Work instruction :: Copy each line of the data that has "pixels" in it.

Page layout parsing data

= = =

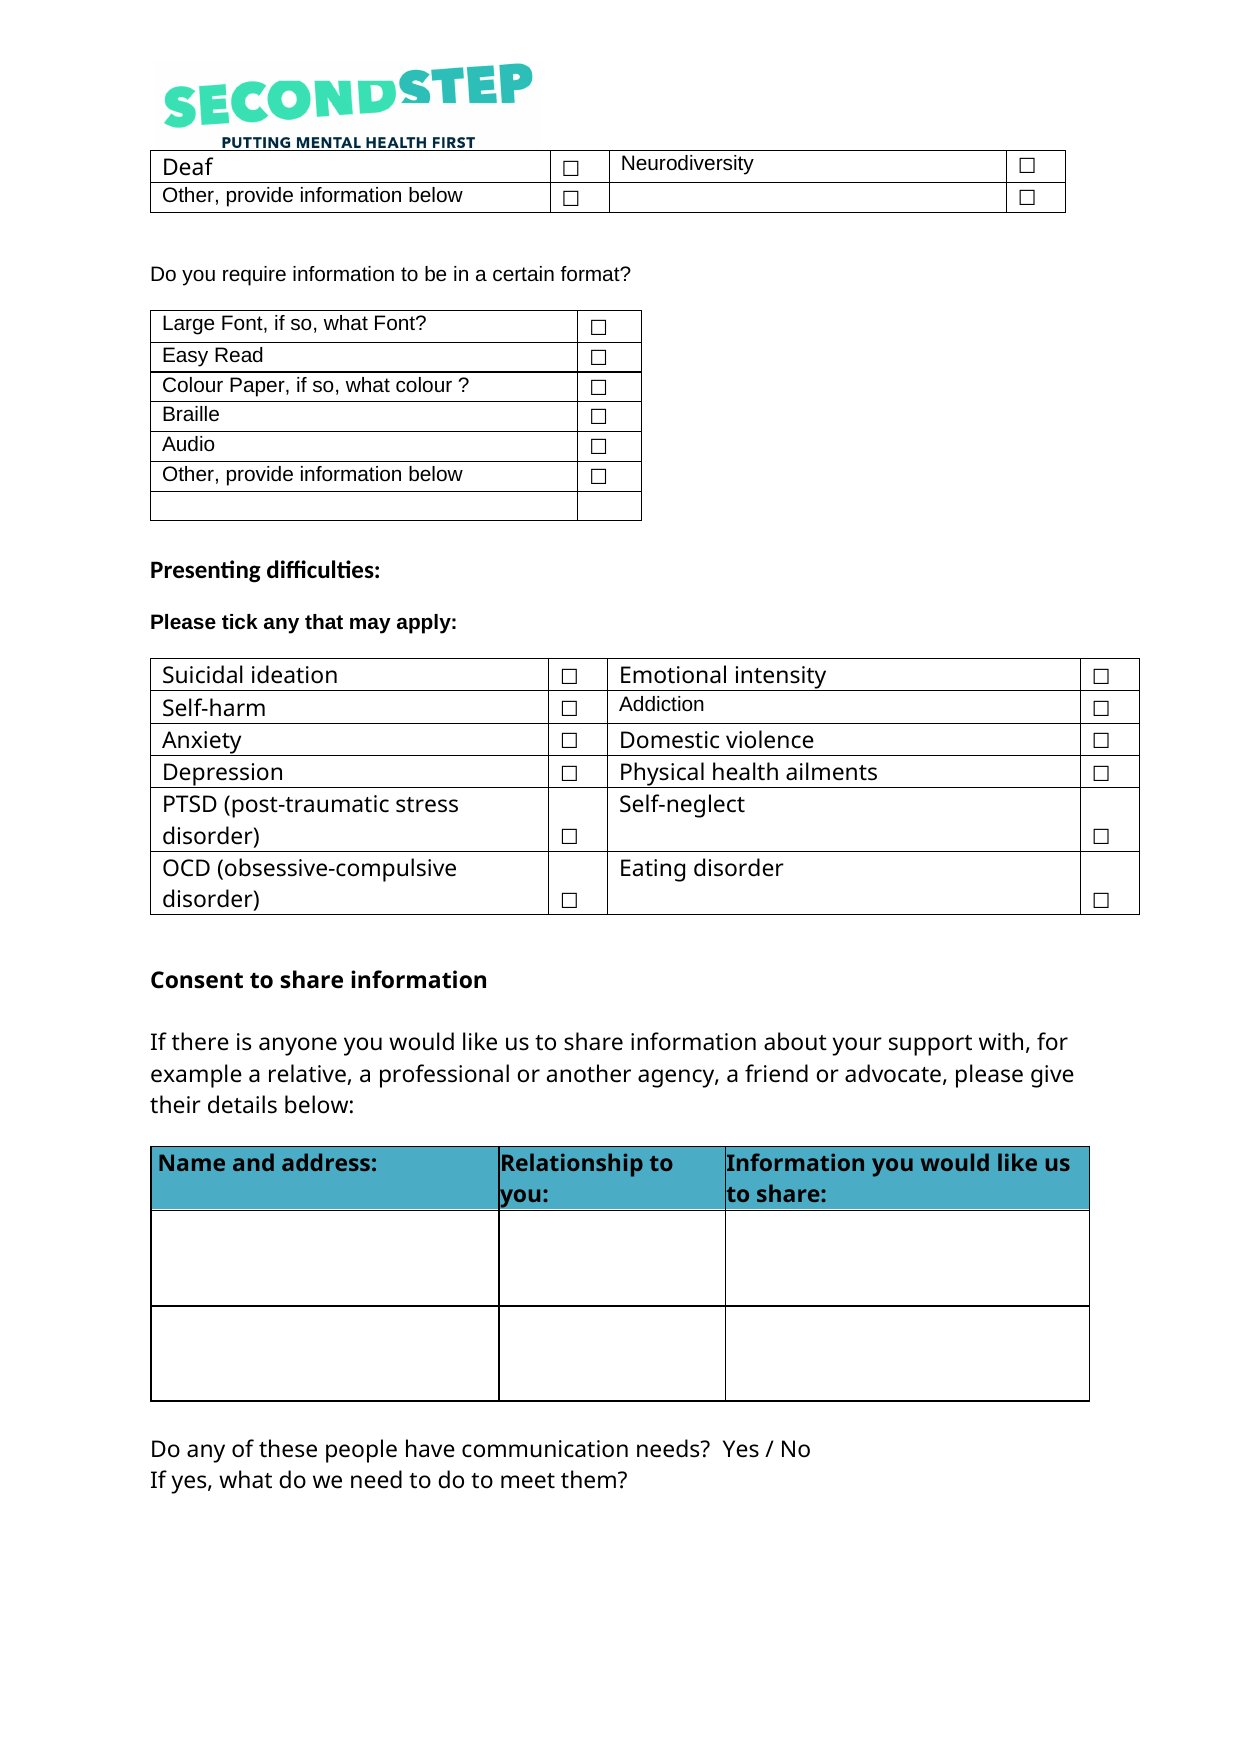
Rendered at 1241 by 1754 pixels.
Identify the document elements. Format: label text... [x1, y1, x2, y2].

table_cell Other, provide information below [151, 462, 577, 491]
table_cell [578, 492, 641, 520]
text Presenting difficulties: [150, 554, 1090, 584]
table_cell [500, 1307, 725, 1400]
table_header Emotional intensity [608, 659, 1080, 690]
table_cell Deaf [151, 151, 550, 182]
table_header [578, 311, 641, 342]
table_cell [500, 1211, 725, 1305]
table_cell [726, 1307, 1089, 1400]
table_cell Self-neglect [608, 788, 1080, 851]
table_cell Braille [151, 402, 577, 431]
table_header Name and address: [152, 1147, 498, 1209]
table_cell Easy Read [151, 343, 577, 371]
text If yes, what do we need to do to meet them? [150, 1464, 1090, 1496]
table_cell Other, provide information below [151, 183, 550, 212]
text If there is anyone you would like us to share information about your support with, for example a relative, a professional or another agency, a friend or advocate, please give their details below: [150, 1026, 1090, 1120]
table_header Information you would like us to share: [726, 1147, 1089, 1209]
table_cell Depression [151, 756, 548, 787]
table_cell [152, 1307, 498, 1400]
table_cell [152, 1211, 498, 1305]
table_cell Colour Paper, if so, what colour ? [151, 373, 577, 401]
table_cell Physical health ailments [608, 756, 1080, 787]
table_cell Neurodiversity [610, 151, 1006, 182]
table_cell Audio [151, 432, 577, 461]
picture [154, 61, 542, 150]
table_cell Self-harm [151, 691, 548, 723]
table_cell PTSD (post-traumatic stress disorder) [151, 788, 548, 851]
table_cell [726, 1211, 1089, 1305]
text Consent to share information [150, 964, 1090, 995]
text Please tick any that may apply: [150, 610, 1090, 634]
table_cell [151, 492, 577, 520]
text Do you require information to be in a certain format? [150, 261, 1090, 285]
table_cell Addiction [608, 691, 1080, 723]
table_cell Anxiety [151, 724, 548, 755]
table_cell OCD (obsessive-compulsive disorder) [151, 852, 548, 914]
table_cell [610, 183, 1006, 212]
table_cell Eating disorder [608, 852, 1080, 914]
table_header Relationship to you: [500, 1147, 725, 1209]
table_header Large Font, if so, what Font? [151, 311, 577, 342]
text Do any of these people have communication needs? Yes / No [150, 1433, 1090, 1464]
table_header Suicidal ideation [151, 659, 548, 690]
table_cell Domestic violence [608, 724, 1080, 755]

= = =

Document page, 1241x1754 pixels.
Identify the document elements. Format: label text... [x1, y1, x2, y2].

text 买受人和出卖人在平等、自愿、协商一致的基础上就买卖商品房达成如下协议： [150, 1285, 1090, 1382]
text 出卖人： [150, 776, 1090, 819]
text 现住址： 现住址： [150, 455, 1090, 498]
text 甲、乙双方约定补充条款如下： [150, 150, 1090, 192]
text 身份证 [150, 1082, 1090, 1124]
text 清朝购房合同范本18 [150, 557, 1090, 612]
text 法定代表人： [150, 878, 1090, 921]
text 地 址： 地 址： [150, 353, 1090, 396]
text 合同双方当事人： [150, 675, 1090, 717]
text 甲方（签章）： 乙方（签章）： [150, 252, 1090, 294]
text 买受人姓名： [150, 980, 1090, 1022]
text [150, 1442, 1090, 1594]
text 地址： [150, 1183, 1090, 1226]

= = =

Written answer ::
Rendered at 1241 by 1754 pixels.
Document page, 1241x1754 pixels.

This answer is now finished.